What is being asked: Copy the entries below exactly, but only from the line containing "Le matériel didactique en format PDF" through the final line.

*** Begin section ***

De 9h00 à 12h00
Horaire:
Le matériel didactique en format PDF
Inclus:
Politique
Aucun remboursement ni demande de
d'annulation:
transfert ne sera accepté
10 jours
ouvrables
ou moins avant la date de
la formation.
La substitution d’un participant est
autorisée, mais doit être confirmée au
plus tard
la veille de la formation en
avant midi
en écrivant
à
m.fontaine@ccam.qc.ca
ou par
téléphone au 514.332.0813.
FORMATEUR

*** End section ***

Answer section:
Le matériel didactique en format PDF
Inclus:
Politique
Aucun remboursement ni demande de
d'annulation:
transfert ne sera accepté
10 jours
ouvrables
ou moins avant la date de
la formation.
La substitution d’un participant est
autorisée, mais doit être confirmée au
plus tard
la veille de la formation en
avant midi
en écrivant
à
m.fontaine@ccam.qc.ca
ou par
téléphone au 514.332.0813.
FORMATEUR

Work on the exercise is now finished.